Decoding Failure: Insights from my failed startup

One of my startups, which had both a co-founder and CTO, failed after about a year of survival. After a few productive years, I think it's time to make an in-depth analysis that would be very helpful for the community. Yet the first person this analysis points to is me before the community, as I'm trying to embrace all the faults and learn from them.

What we're building?

I won't dive deep into the details of a startup, as we are currently working on a second iteration of it. On the surface, the product was a platform where technical students could complete some technical tasks to improve their knowledge and experience. You can think of it as a LeetCode-like platform, not only with algorithm tasks but also some projects as frontend mentors.

Unanticipated fail after investment and revenue.

I remember the day when I saw the first notification from my custom-built Slack payment notifier bot that made me feel very different, but happy. Yes, we were getting a small amount of revenue from customers. However, there are points to mention before revenue. Investment...

When we started working on this startup, we got approved by one of the valuable acceleration centers in Azerbaijan, which organized extremely important events, lectures, and many more during acceleration. All in all, we got some investment from the acceleration center itself after successfully completing and pitching in the final event. The money we got as an investment was a cure for the majority of our problems; hereby, we could invest some money in onboarding some mid-level members both in development and business teams.

We couldn't see the end of the tunnel at budget allocation.

As I said, the whole investment amount is planned and split between both teams for new employment, marketing, etc. We were trying to be highly precise and dedicated to what we wanted while making a multitude of interviews. After these exhausting interviews and the onboarding process, we could get started with new team members who were trying to take over and help us with the overwhelming stuff. What went wrong? We saw the bottom of the budget bucket. Yes, the money is finished. Did we move the needle relatively? No.

Unplanned products wasted our money on experiments.
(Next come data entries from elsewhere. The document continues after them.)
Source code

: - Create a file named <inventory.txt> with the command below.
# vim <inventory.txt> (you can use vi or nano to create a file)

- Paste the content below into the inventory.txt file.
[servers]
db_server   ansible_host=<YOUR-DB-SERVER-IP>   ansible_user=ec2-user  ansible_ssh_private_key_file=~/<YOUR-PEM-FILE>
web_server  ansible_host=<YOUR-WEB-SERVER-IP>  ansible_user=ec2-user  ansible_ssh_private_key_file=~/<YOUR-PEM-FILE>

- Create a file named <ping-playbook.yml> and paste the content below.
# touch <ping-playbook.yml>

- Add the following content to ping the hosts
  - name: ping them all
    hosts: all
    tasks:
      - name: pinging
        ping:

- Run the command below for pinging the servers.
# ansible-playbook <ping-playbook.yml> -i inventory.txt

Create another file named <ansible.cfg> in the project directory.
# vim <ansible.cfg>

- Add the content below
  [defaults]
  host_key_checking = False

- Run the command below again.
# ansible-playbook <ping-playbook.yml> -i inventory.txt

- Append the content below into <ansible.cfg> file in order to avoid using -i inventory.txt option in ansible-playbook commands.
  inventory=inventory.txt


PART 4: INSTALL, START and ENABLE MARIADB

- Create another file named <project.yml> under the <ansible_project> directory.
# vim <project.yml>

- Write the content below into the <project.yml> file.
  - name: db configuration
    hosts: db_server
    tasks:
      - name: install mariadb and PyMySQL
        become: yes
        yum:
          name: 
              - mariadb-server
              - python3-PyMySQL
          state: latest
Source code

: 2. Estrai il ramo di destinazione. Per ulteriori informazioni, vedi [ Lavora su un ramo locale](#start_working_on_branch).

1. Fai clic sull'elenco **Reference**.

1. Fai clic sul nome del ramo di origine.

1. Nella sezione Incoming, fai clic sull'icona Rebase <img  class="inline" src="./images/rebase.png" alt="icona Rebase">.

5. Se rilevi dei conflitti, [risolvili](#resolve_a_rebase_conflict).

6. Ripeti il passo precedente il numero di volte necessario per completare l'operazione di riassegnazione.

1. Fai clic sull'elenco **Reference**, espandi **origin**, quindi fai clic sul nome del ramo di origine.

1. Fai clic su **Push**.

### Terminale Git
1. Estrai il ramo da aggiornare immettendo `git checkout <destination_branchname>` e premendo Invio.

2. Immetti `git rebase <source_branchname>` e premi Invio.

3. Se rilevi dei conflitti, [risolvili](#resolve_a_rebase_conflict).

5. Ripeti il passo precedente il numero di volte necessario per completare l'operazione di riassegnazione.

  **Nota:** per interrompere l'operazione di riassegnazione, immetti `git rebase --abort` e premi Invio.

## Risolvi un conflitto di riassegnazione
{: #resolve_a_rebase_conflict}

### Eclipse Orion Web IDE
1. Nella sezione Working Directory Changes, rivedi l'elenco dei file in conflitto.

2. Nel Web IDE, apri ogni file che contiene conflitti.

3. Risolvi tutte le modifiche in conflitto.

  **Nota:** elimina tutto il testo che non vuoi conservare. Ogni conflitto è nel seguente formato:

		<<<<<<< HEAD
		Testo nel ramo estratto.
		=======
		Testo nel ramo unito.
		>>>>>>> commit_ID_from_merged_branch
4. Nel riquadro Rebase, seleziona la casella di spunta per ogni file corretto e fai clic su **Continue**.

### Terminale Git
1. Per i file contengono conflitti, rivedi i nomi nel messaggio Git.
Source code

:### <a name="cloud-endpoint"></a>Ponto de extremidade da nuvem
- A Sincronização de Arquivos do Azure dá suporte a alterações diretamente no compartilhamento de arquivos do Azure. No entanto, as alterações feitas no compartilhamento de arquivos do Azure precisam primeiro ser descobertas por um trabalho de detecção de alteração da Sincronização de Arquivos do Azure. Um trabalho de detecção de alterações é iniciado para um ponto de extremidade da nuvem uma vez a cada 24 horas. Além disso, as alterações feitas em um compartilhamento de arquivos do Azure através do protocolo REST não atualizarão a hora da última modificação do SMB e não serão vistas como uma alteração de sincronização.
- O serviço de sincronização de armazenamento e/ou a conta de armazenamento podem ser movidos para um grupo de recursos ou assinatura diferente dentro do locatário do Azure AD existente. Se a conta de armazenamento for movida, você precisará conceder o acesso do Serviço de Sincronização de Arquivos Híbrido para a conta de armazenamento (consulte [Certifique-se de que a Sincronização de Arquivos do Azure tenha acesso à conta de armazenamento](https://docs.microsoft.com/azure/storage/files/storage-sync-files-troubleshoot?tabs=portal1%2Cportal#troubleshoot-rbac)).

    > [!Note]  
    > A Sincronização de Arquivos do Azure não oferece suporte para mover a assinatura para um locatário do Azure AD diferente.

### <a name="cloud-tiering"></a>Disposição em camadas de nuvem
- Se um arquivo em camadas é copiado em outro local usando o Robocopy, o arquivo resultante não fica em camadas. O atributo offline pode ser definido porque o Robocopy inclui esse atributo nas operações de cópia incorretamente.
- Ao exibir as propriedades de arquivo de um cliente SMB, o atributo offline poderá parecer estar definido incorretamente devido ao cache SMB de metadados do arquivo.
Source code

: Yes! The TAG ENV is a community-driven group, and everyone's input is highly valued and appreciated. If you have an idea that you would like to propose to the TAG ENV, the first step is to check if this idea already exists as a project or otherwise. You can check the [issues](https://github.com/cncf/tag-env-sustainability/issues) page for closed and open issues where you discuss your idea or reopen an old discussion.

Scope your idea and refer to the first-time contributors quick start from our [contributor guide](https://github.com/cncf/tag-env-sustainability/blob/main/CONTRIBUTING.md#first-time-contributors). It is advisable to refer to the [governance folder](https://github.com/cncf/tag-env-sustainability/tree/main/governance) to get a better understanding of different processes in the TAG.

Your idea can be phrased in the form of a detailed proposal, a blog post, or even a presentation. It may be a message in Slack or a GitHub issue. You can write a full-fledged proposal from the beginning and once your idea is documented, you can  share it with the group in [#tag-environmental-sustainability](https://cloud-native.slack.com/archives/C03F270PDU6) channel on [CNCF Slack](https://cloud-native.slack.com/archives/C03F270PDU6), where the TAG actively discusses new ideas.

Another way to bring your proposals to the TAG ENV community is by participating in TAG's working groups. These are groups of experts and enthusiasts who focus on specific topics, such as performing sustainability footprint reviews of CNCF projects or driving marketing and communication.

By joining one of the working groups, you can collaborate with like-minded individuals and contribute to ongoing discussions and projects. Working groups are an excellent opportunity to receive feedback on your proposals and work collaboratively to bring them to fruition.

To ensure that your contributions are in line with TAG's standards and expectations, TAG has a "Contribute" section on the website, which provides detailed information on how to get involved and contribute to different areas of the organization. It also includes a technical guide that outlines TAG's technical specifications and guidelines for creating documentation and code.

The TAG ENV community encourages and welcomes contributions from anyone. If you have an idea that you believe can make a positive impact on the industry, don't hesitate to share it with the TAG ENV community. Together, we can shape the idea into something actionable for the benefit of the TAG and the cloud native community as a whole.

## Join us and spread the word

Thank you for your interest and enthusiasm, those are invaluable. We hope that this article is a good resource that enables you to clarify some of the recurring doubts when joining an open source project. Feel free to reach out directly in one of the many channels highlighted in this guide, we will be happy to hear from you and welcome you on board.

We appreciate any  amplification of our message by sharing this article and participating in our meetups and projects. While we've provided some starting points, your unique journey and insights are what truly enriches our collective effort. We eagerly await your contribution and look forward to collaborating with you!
We thought that we could now easily implement what we wanted since we had new team members. During these few happy months, we held a bunch of critical meetings — features, plan changes, more features, more changes, a bit more features. In the end, we had a really big product (the quality is debatable). But did we need that? Absolutely not. As a startup, we absolutely needed to stick with the core MVP, yet our product was bloated with a multitude of features that new users even couldn't get all of as the context of our project was significantly different and could not be used intuitively and freely. Though we are getting some small revenue, that was only enough for us to make lunch for a few days, not even with the whole team. Thus, we needed to go with the dismissals of most of the team members. After this enormous failure, we learned that we shouldn't waste our money on experiments but on core features. Well, we didn’t know that we were wasting money on experimenting, but we’re building our very important features. But after taking a deep breath from the overwhelming stuff, I saw that we actually spent on features that we called “optional” after a while. That’s why I named this situation experimenting.

Robust MVP matters

As mentioned above, now we have a few core team members again, as before our investment, but the product with more features, with the help of a strong junior front-end developer, just left the team. Yes, now we have a better product. Better? No, it's not the right word. We have large products that we users even lack in usage. Nevertheless, we could get some traction and new users, and they were really using and some of them were actually enjoying the product. But did the majority pay? No, the product was very buggy, and not everyone was sure to pay. After we saw that they were not paying, we tried to gather some feedback from active users. Based on that feedback, we dramatically understood that if we had built a very robust and real MVP without feature-bloated products, the product would have been noticeably successful. That was a very terrible way of experiencing the importance of the actual MVP.

Didn’t we know what an MVP is?

We knew what MVP was by the book. We didn’t fail at knowing what an MVP is, but planning required features that are limited to the MVP. In my eyes, it would be absolutely better if we invested money in a better product owner than a marketing person or even a front-end developer. During the work, that was not obvious to us, and we thought that we were sticking to the MVP limit, and these features are very critical for the users, yet our opinions changed after we needed to make a break from the project. Now it’s clearly seen that we failed at making initial plans for MVP.

Lessons Learned, Paths Forward

This question is kind of weird to answer directly—in short, both yes and no. For sure, I’m not happy that I failed at one of the projects to which I gave my priceless time and effort. But from another perspective, I learned very valuable lessons that I would call dramatic ones. If I were to list them below:

Spend more than is required for initial planning. There will always be new challenges to consider along the way, but it is better to have a broad view of your plans before starting. Stick with MVP, and hardly try to change the scope of it. Or you’ll find yourself in my situation. Heartbreaking lesson, but do not invest the whole investment amount in experimenting. Split money between core MVP features and A/B testing. It's better to decide if you need that feature before spending a noticeable amount of money on it.

It’s already been years since I worked on that project above, but I think it's worth mentioning cases. Hence, I wrote this article for myself and for those who could be in my position in the future. I have started applying the points I mentioned above to all my personal projects and have no regrets so far.

Writing is not easy, but planning to write more case studies and blogs from my experience.